# EXERCISE AIM
Starting at the line that contains "G03X78000Y-26750I0J-1250D01*", set down each line exactly until the records end, keeping both ends and adding nothing.
START EXERCISE DATA
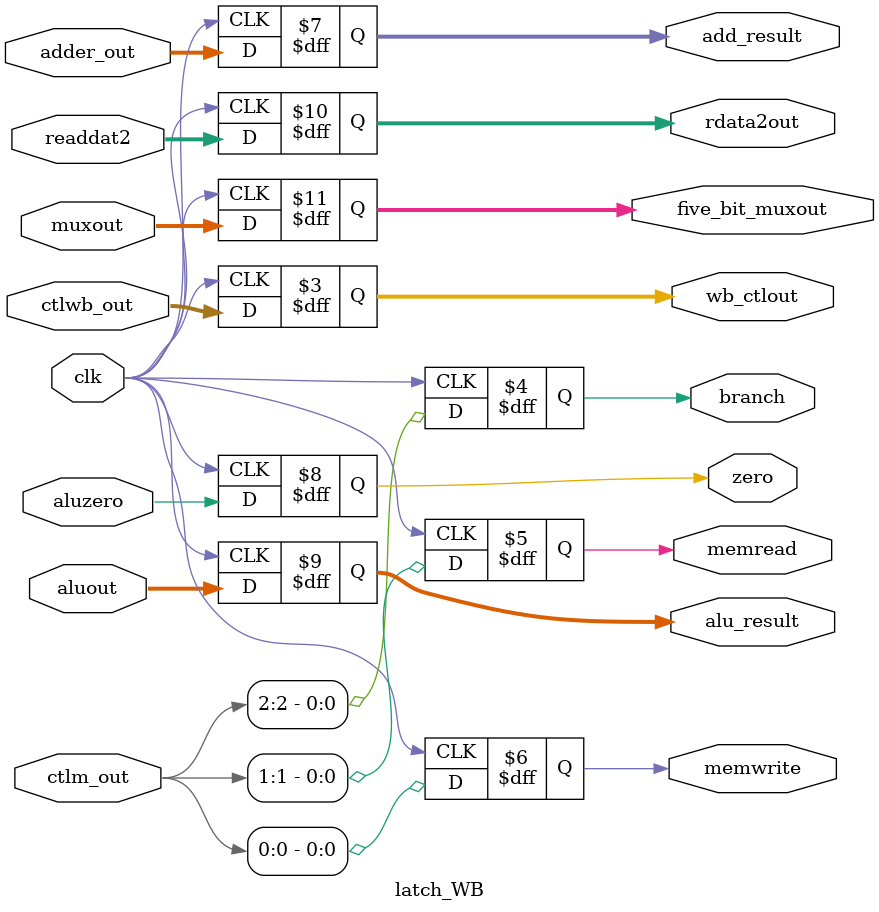
<source format=v>
`timescale 1ns / 1ps
/*
This is the latch that receives signals form all the modules of the execute stage. Its outputs go to MEM/WB and FETCH.
*/
module latch_WB(
    input wire clk,
    input wire [1:0] ctlwb_out,
    input wire [2:0] ctlm_out,
    input wire [31:0] adder_out,
    input wire aluzero,
    input wire [31:0] aluout, readdat2,
    input wire [4:0] muxout,
    output reg [1:0] wb_ctlout,
    output reg branch, memread, memwrite, //output of M control line from ID/EX latch
    output reg [31:0] add_result,
    output reg zero,
    output reg [31:0] alu_result, rdata2out,
    output reg [4:0] five_bit_muxout
    );
    initial begin
        wb_ctlout = 0; 
        branch = 0;
        memread = 0; 
        memwrite = 0;
        add_result = 0;
        zero = 0;
        alu_result = 0;
        rdata2out = 0;
        five_bit_muxout = 0;
    end
    always@(posedge clk)
        begin
        wb_ctlout = ctlwb_out;
        branch = ctlm_out[2];    
        memread = ctlm_out[1];       
        memwrite = ctlm_out[0];     
                                                  
        add_result = adder_out;   
        zero = aluzero;
        alu_result = aluout;
        rdata2out = readdat2;
        five_bit_muxout <= muxout;
    end
    endmodule // ex_mem

</source>
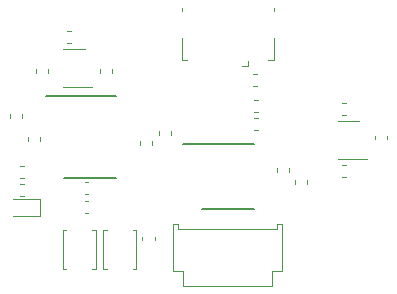
<source format=gbr>
G04 #@! TF.GenerationSoftware,KiCad,Pcbnew,(5.1.5-0-10_14)*
G04 #@! TF.CreationDate,2020-08-22T00:12:21-07:00*
G04 #@! TF.ProjectId,Sense_board,57726973-745f-4536-956e-73655f626f61,rev?*
G04 #@! TF.SameCoordinates,Original*
G04 #@! TF.FileFunction,Legend,Top*
G04 #@! TF.FilePolarity,Positive*
%FSLAX46Y46*%
G04 Gerber Fmt 4.6, Leading zero omitted, Abs format (unit mm)*
G04 Created by KiCad (PCBNEW (5.1.5-0-10_14)) date 2020-08-22 00:12:21*
%MOMM*%
%LPD*%
G04 APERTURE LIST*
%ADD10C,0.150000*%
%ADD11C,0.120000*%
G04 APERTURE END LIST*
D10*
X116800000Y-59425000D02*
X121200000Y-59425000D01*
X115225000Y-53900000D02*
X121200000Y-53900000D01*
X103600000Y-49850000D02*
X109575000Y-49850000D01*
X105125000Y-56750000D02*
X109575000Y-56750000D01*
D11*
X114210000Y-52787221D02*
X114210000Y-53112779D01*
X113190000Y-52787221D02*
X113190000Y-53112779D01*
X101610000Y-51662779D02*
X101610000Y-51337221D01*
X100590000Y-51662779D02*
X100590000Y-51337221D01*
X121187221Y-47940000D02*
X121512779Y-47940000D01*
X121187221Y-48960000D02*
X121512779Y-48960000D01*
X112610000Y-53687221D02*
X112610000Y-54012779D01*
X111590000Y-53687221D02*
X111590000Y-54012779D01*
X103110000Y-53287221D02*
X103110000Y-53612779D01*
X102090000Y-53287221D02*
X102090000Y-53612779D01*
X121562779Y-51210000D02*
X121237221Y-51210000D01*
X121562779Y-50190000D02*
X121237221Y-50190000D01*
X121562779Y-51690000D02*
X121237221Y-51690000D01*
X121562779Y-52710000D02*
X121237221Y-52710000D01*
X101762779Y-55790000D02*
X101437221Y-55790000D01*
X101762779Y-56810000D02*
X101437221Y-56810000D01*
X109210000Y-47912779D02*
X109210000Y-47587221D01*
X108190000Y-47912779D02*
X108190000Y-47587221D01*
X105437221Y-45360000D02*
X105762779Y-45360000D01*
X105437221Y-44340000D02*
X105762779Y-44340000D01*
X102790000Y-47912779D02*
X102790000Y-47587221D01*
X103810000Y-47912779D02*
X103810000Y-47587221D01*
X132510000Y-53187221D02*
X132510000Y-53512779D01*
X131490000Y-53187221D02*
X131490000Y-53512779D01*
X123190000Y-55937221D02*
X123190000Y-56262779D01*
X124210000Y-55937221D02*
X124210000Y-56262779D01*
X124740000Y-56987221D02*
X124740000Y-57312779D01*
X125760000Y-56987221D02*
X125760000Y-57312779D01*
X128687221Y-51460000D02*
X129012779Y-51460000D01*
X128687221Y-50440000D02*
X129012779Y-50440000D01*
X128687221Y-55640000D02*
X129012779Y-55640000D01*
X128687221Y-56660000D02*
X129012779Y-56660000D01*
X106887221Y-58690000D02*
X107212779Y-58690000D01*
X106887221Y-59710000D02*
X107212779Y-59710000D01*
X106887221Y-58160000D02*
X107212779Y-58160000D01*
X106887221Y-57140000D02*
X107212779Y-57140000D01*
X111790000Y-61737221D02*
X111790000Y-62062779D01*
X112810000Y-61737221D02*
X112810000Y-62062779D01*
X107550000Y-64450000D02*
X107850000Y-64450000D01*
X107850000Y-64450000D02*
X107850000Y-61150000D01*
X107850000Y-61150000D02*
X107550000Y-61150000D01*
X105350000Y-64450000D02*
X105050000Y-64450000D01*
X105050000Y-64450000D02*
X105050000Y-61150000D01*
X105050000Y-61150000D02*
X105350000Y-61150000D01*
X108450000Y-61150000D02*
X108750000Y-61150000D01*
X108450000Y-64450000D02*
X108450000Y-61150000D01*
X108750000Y-64450000D02*
X108450000Y-64450000D01*
X111250000Y-61150000D02*
X110950000Y-61150000D01*
X111250000Y-64450000D02*
X111250000Y-61150000D01*
X110950000Y-64450000D02*
X111250000Y-64450000D01*
X105100000Y-49060000D02*
X107550000Y-49060000D01*
X106900000Y-45840000D02*
X105100000Y-45840000D01*
X130150000Y-51940000D02*
X128350000Y-51940000D01*
X128350000Y-55160000D02*
X130800000Y-55160000D01*
X122900000Y-46762500D02*
X122450000Y-46762500D01*
X122900000Y-44912500D02*
X122900000Y-46762500D01*
X115100000Y-42362500D02*
X115100000Y-42612500D01*
X122900000Y-42362500D02*
X122900000Y-42612500D01*
X115100000Y-44912500D02*
X115100000Y-46762500D01*
X115100000Y-46762500D02*
X115550000Y-46762500D01*
X120700000Y-47312500D02*
X120250000Y-47312500D01*
X120700000Y-47312500D02*
X120700000Y-46862500D01*
X115200000Y-64650000D02*
X114400000Y-64650000D01*
X115200000Y-65950000D02*
X115200000Y-64650000D01*
X122800000Y-65950000D02*
X115200000Y-65950000D01*
X122800000Y-64650000D02*
X122800000Y-65950000D01*
X123600000Y-64650000D02*
X122800000Y-64650000D01*
X123600000Y-60700000D02*
X123600000Y-64650000D01*
X123200000Y-60700000D02*
X123600000Y-60700000D01*
X123200000Y-61100000D02*
X123200000Y-60700000D01*
X114800000Y-61100000D02*
X123200000Y-61100000D01*
X114800000Y-60700000D02*
X114800000Y-61100000D01*
X114400000Y-60700000D02*
X114800000Y-60700000D01*
X114400000Y-64650000D02*
X114400000Y-60700000D01*
X100800000Y-60035000D02*
X103085000Y-60035000D01*
X103085000Y-60035000D02*
X103085000Y-58565000D01*
X103085000Y-58565000D02*
X100800000Y-58565000D01*
X101762779Y-57290000D02*
X101437221Y-57290000D01*
X101762779Y-58310000D02*
X101437221Y-58310000D01*
M02*

</source>
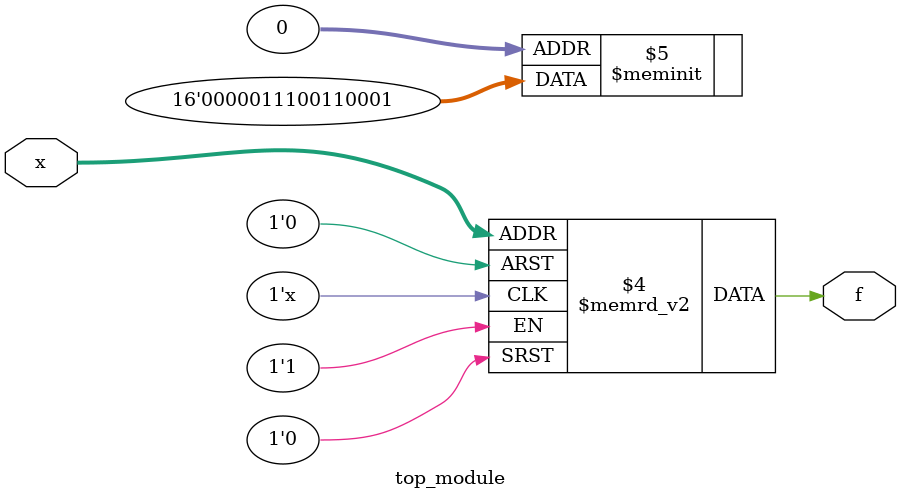
<source format=sv>
module top_module (
    input [4:1] x,
    output logic f
);
    always_comb begin
        case (x)
            4'b0000: f = 1'b1;
            4'b0001: f = 1'b0;
            4'b0010: f = 1'b0;
            4'b0011: f = 1'b0;
            4'b0100: f = 1'b1;
            4'b0101: f = 1'b1;
            4'b0110: f = 1'b0;
            4'b0111: f = 1'b0;
            4'b1000: f = 1'b1;
            4'b1001: f = 1'b1;
            4'b1010: f = 1'b1;
            4'b1011: f = 1'b0;
            4'b1100: f = 1'b0;
            4'b1101: f = 1'b0;
            4'b1110: f = 1'b0;
            4'b1111: f = 1'b0;
            default: f = 1'b0;
        endcase
    end
endmodule

</source>
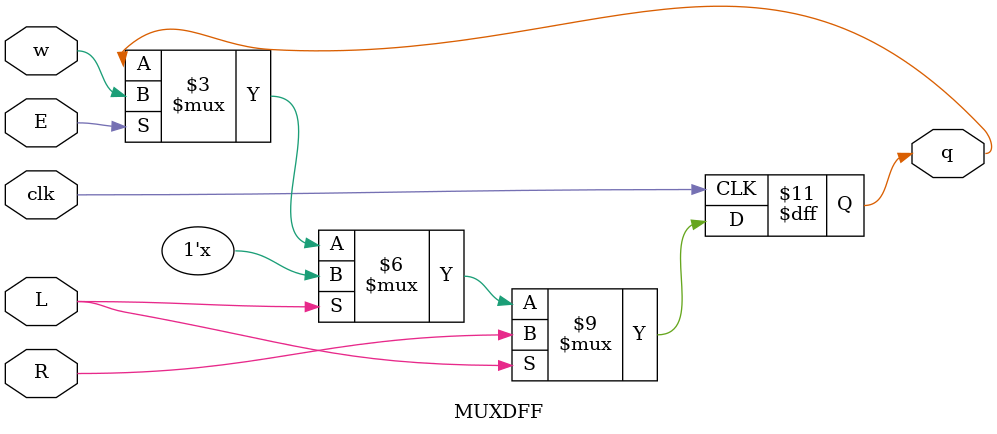
<source format=v>
module top_module (
    input [3:0] SW,
    input [3:0] KEY,
    output [3:0] LEDR
); //
    MUXDFF d1(KEY[0],KEY[1],KEY[2],KEY[3],SW[3],LEDR[3]);
    MUXDFF d2(KEY[0],KEY[1],KEY[2],LEDR[3],SW[2],LEDR[2]);
    MUXDFF d3(KEY[0],KEY[1],KEY[2],LEDR[2],SW[1],LEDR[1]);
    MUXDFF d4(KEY[0],KEY[1],KEY[2],LEDR[1],SW[0],LEDR[0]);
endmodule

module MUXDFF(input clk,input E,input L,input w,input R,output q);
    always@(posedge clk)begin
        if(L)begin
        	q=R;
        end
        else begin
            if(E)begin
            	q=w;
            end
            else begin
            	q=q;
            end
        end
    end
endmodule

</source>
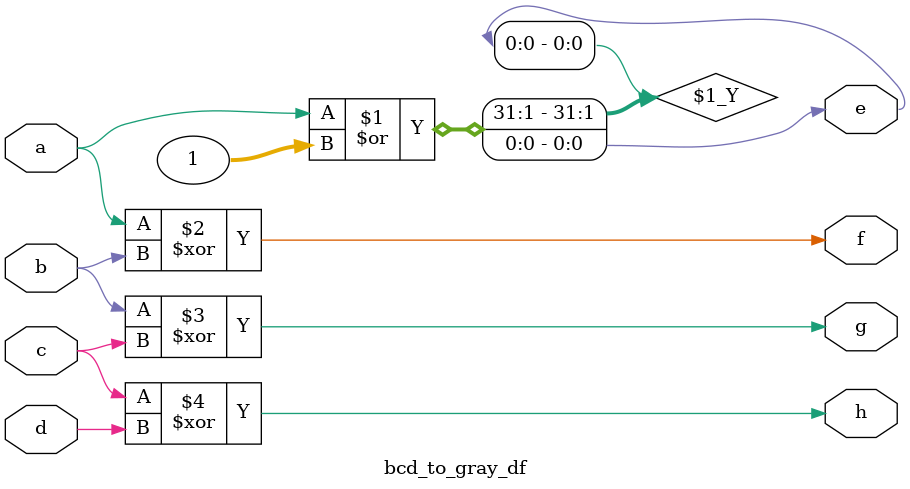
<source format=v>
module bcd_to_gray_df(a,b,c,d,e,f,g,h);
	input a,b,c,d;
	output e,f,g,h;
	
	assign e=a|1,
		f=a^b,
		g=b^c,
		h=c^d;
endmodule
	
</source>
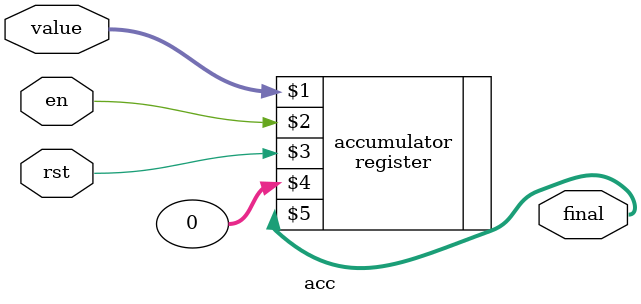
<source format=v>
`timescale 1ns / 1ps


module acc(value,en,rst,final);
input [7:0] value; input en, rst;
output [7:0]final;
register accumulator(value,en,rst,0,final);

endmodule
</source>
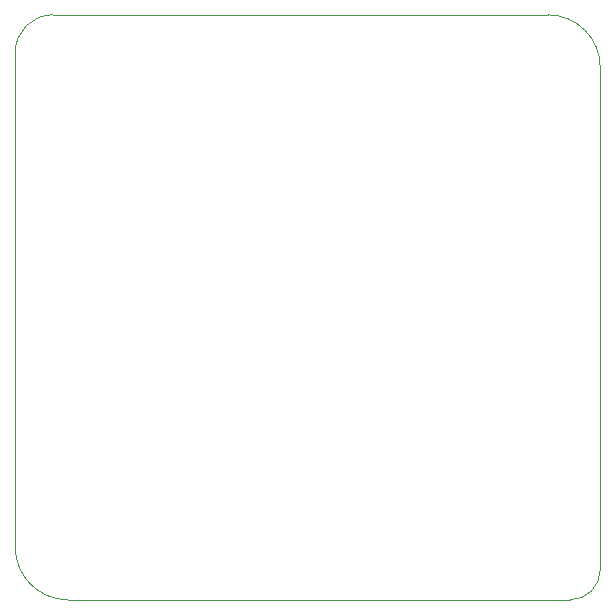
<source format=gbr>
G04 (created by PCBNEW (22-Jun-2014 BZR 4027)-stable) date Fri 29 Dec 2017 04:16:52 AM CST*
%MOIN*%
G04 Gerber Fmt 3.4, Leading zero omitted, Abs format*
%FSLAX34Y34*%
G01*
G70*
G90*
G04 APERTURE LIST*
%ADD10C,0.00590551*%
%ADD11C,0.00393701*%
G04 APERTURE END LIST*
G54D10*
G54D11*
X79250Y-25500D02*
X95750Y-25500D01*
X78000Y-26750D02*
X78000Y-43250D01*
X79250Y-25500D02*
G75*
G03X78000Y-26750I0J-1250D01*
G74*
G01*
X97500Y-27250D02*
X97500Y-44000D01*
X79750Y-45000D02*
X96500Y-45000D01*
X96500Y-45000D02*
G75*
G03X97500Y-44000I0J1000D01*
G74*
G01*
X97500Y-27250D02*
G75*
G03X95750Y-25500I-1750J0D01*
G74*
G01*
X78000Y-43250D02*
G75*
G03X79750Y-45000I1750J0D01*
G74*
G01*
M02*

</source>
END EXERCISE DATA
# SOLUTION TO THIS PROBLEM
G03X78000Y-26750I0J-1250D01*
G74*
G01*
X97500Y-27250D02*
X97500Y-44000D01*
X79750Y-45000D02*
X96500Y-45000D01*
X96500Y-45000D02*
G75*
G03X97500Y-44000I0J1000D01*
G74*
G01*
X97500Y-27250D02*
G75*
G03X95750Y-25500I-1750J0D01*
G74*
G01*
X78000Y-43250D02*
G75*
G03X79750Y-45000I1750J0D01*
G74*
G01*
M02*

</source>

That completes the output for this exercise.